> _WHAT YOU WILL DO_:
Copy verbatim the block of lines in the entries below whose first line contains "Сьогодні вихідний" and whose last line contains "Повна версія сайту". Leave out all other lines.

SOURCE INFORMATION section start

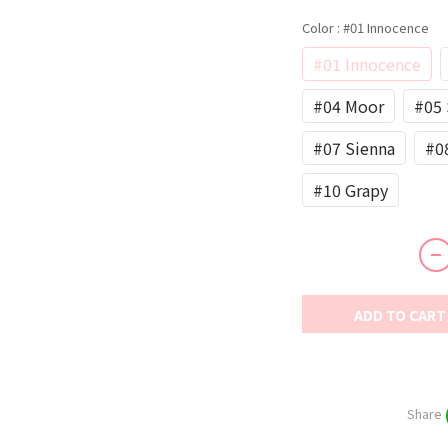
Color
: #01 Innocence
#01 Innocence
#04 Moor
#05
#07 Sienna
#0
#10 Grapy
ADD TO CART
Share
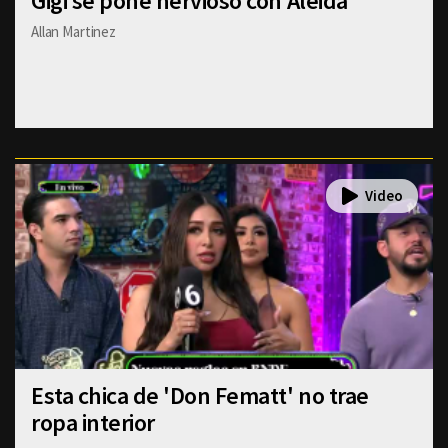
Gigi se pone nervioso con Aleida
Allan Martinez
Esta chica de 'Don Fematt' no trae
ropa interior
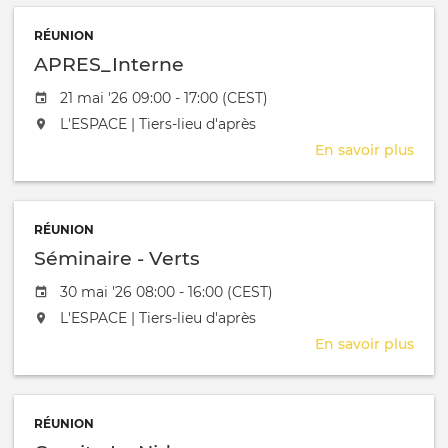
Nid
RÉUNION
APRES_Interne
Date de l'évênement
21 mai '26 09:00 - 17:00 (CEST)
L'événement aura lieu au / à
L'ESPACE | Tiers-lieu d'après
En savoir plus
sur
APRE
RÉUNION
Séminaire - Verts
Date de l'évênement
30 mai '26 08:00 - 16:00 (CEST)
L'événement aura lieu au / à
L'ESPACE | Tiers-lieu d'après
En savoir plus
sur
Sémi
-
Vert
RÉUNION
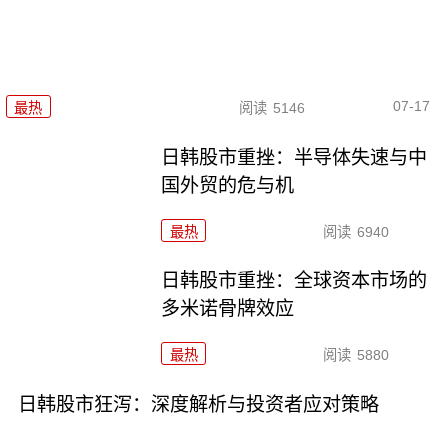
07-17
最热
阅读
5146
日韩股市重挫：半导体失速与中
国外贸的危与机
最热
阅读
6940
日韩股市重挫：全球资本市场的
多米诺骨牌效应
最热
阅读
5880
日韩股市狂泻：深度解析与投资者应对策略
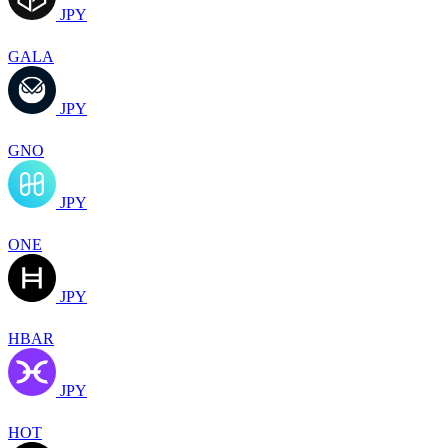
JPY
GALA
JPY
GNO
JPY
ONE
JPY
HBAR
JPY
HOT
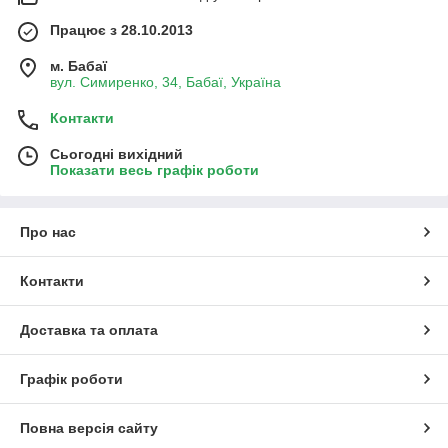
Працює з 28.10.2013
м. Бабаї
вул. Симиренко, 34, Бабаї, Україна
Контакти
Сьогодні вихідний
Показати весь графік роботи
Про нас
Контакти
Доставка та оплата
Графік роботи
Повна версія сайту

SOURCE INFORMATION section end
SOURCE INFORMATION section start

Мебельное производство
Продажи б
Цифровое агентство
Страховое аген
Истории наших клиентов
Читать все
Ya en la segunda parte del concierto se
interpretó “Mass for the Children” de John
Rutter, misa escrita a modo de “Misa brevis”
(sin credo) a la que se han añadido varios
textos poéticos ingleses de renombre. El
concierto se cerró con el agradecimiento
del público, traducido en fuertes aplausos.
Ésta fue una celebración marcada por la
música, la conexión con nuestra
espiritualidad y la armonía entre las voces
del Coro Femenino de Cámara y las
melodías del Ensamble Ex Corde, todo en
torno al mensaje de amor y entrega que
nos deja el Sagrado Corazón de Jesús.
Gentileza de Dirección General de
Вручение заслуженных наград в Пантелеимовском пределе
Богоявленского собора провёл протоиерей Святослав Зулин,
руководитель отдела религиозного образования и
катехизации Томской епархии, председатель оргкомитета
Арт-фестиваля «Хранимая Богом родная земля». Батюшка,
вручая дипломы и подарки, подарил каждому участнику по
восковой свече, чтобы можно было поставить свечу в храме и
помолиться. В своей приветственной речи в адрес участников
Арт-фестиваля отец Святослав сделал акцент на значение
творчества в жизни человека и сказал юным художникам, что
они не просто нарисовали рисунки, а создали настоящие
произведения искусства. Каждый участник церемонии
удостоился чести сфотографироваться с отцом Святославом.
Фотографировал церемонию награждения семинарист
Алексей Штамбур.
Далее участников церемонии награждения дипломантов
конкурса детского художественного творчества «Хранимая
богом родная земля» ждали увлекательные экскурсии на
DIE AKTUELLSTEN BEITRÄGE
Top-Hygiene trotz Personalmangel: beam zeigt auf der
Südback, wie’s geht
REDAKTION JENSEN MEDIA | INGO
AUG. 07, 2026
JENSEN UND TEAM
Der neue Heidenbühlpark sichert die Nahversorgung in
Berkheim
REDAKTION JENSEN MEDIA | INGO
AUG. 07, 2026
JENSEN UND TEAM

SOURCE INFORMATION section end
SOURCE INFORMATION section start

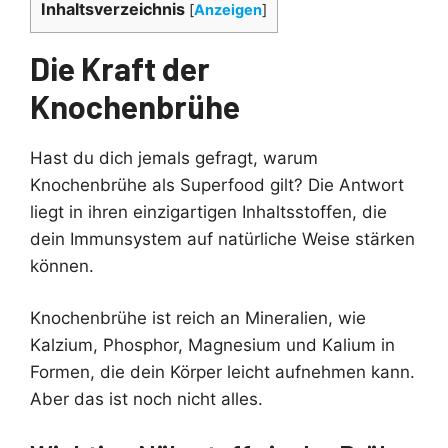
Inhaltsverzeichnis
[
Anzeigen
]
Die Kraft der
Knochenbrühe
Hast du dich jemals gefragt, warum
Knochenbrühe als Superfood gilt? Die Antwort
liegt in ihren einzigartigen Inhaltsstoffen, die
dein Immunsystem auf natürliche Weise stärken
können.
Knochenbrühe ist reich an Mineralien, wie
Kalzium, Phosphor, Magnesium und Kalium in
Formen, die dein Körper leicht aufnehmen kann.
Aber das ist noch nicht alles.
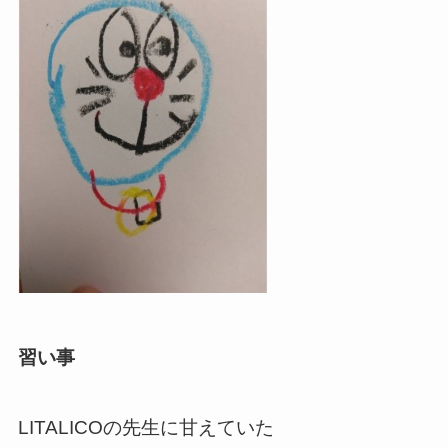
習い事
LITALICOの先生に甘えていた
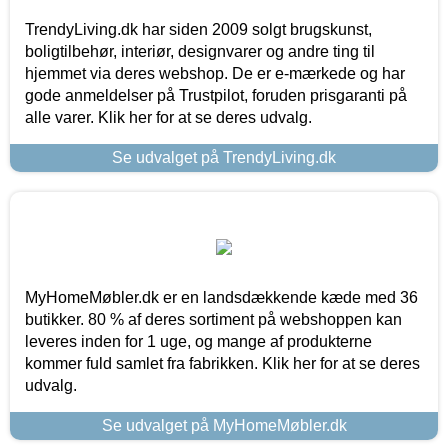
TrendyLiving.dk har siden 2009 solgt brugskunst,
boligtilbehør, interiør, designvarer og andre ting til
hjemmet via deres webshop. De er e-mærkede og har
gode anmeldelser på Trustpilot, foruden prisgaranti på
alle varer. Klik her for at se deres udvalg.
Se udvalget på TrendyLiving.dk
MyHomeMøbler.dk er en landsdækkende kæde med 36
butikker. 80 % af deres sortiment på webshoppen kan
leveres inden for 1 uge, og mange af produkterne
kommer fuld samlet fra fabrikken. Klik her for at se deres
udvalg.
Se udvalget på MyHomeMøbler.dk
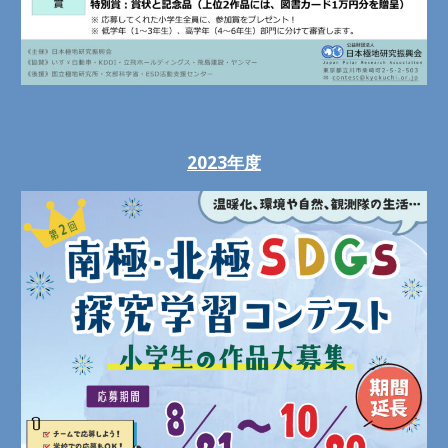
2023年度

SOURCE INFORMATION section end

> _SOLUTION_:
Сьогодні вихідний
Показати весь графік роботи
Про нас
Контакти
Доставка та оплата
Графік роботи
Повна версія сайту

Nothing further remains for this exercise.